Время изменило Азата как внутренне, так и внешне. Он постарел, ссутулился, стал ещё более невзрачным, чем раньше, но такая внешность вполне соответствовала скромной должности главного врача Верхнеудинской городской больницы. Из прежних друзей Азат сохранил отношения только с Матвеем Берманом.
Матвей служил в городском ЧК, порой заглядывал к Мавлюдову поздно вечером, и тогда они вдвоём сидели, пили и вспоминали прошлое. Говорил больше Матвей, а Азат внимательно слушал.
Через несколько лет Матвея убили, и Азат снова оказался один. Для него наступили трудные годы.

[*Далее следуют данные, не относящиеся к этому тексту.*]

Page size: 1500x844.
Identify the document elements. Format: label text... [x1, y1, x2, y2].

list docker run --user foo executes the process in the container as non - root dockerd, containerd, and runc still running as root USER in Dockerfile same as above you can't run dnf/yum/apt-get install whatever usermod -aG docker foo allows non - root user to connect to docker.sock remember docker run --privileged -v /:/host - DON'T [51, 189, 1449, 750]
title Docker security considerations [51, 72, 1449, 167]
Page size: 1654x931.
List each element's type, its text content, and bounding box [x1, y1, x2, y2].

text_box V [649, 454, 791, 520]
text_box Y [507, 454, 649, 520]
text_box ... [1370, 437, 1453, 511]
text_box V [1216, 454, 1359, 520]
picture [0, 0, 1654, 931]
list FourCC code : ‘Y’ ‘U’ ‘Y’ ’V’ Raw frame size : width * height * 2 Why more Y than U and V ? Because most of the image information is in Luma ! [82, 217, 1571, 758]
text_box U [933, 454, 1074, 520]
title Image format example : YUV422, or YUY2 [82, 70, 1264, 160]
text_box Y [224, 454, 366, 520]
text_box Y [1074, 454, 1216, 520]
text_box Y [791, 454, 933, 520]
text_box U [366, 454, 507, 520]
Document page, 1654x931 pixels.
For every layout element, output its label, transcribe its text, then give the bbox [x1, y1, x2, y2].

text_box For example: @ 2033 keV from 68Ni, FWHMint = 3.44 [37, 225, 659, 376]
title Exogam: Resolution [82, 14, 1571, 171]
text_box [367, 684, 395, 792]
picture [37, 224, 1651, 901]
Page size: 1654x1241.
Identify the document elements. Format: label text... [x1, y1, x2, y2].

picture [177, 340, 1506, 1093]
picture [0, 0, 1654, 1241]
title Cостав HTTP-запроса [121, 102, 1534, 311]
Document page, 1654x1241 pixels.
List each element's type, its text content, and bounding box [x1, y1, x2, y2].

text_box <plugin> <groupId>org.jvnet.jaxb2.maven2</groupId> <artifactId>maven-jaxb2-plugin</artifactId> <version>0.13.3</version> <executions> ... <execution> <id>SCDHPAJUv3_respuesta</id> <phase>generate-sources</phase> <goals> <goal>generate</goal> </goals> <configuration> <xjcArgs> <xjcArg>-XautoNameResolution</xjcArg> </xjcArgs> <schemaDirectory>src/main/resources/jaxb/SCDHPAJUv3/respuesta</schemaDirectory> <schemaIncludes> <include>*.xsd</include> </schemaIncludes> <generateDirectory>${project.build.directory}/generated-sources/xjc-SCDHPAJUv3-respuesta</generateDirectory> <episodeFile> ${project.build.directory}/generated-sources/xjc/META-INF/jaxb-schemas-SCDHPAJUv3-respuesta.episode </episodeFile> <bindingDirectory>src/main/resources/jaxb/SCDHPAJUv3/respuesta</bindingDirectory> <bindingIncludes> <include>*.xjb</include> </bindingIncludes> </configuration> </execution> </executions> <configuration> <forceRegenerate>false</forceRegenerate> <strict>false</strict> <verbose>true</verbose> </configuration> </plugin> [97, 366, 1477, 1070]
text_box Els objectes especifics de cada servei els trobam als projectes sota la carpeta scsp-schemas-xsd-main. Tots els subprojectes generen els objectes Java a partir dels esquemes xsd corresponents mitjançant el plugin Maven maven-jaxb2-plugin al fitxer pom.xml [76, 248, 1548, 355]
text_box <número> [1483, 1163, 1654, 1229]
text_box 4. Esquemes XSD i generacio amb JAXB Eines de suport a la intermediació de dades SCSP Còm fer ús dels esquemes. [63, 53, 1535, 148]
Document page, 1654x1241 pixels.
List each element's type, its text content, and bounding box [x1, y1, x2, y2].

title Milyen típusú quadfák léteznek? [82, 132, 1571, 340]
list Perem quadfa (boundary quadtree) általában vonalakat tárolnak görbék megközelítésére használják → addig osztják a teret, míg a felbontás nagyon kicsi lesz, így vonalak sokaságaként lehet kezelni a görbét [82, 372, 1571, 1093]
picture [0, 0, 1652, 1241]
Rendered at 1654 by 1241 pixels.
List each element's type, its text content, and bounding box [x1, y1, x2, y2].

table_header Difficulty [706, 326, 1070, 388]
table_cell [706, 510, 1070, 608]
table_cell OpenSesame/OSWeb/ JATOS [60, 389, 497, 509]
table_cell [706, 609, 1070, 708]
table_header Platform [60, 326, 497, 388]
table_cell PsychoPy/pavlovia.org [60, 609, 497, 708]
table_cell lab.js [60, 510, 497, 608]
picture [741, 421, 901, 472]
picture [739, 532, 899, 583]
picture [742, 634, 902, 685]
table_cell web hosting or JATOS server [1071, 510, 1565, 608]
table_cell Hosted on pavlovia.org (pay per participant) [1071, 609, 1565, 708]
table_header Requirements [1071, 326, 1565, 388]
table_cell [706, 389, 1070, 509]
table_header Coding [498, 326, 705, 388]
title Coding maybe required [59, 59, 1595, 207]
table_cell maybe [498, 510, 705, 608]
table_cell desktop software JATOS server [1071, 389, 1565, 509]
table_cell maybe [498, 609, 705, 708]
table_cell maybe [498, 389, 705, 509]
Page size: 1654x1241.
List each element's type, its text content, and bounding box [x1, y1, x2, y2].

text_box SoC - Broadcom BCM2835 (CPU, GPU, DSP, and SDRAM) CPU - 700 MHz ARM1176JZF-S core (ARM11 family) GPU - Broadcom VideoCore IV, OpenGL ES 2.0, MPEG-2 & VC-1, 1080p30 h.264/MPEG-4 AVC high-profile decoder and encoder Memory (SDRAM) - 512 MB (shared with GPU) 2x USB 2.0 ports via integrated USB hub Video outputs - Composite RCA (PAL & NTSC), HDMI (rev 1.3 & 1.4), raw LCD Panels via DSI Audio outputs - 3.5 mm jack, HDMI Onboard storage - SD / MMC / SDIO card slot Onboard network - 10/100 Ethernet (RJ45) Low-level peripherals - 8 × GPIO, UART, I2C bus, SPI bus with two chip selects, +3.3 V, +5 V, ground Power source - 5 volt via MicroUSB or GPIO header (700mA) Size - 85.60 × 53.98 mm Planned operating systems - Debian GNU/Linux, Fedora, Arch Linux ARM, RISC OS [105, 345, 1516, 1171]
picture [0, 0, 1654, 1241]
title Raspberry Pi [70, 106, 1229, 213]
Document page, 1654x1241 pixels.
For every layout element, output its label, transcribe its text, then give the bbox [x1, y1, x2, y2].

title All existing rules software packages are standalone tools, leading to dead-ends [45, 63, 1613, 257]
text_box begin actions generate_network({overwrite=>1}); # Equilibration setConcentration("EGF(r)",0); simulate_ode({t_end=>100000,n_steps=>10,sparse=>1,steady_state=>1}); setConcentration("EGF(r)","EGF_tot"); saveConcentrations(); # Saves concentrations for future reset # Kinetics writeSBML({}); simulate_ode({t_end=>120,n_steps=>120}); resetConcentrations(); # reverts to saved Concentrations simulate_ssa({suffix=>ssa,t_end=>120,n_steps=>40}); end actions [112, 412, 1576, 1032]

Однажды он возвращался домой и неожиданно встретил Мартина Боммера, бывшего политкаторжанина, с которым познакомился ещё в революционные будни.
Боммер остановился, поправил пальцем на переносице очки и сказал:
— Плохо выглядишь, товарищ Рахимов! Вот увидел и едва узнал тебя.
— А-а-а, это ты, — ухмыльнулся Азат, останавливаясь. — Ты, как мне помнится, собирался эмигрировать на историческую родину, в Германию?
— Уже лет пять как я именно там и проживаю, — сказал Боммер. — Работаю, гм-м-м… Впрочем… Неважно, где и кем я работаю. Сейчас я в деловой командировке, в Новосибирске… Выдался свободный денёк, вот я и решил приехать сюда, в Верхнеудинск.
— Ностальгия по прошлому? — хмыкнул Азат недоверчиво.
— Да, скучаю по здешним местам, которые, по известным причинам, стали для меня почти родными, — ответил Боммер. — А вот ты, как я вижу, не слишком-то обласкан советской властью, как того заслуживаешь?
Мавлюдов промолчал. Слова Мартина показались ему правильными и своевременными, и впервые за долгие годы в нем проснулись горечь и обида.
Разговор продолжили в кабаке, где за рюмкой водки Боммер рассказал о своей жизни в Германии. Азат, в свою очередь, поведал ему о себе.
— Твоя беда в том, — сказал ему Мартин, — что ты самоотстранился от жизни и впал в длительную депрессию. Это я тебе как психолог говорю. Мой тебе совет, товарищ Рахимов, в корне пересмотреть своё отношение к жизни, поставить перед собой цель и стремиться к ней.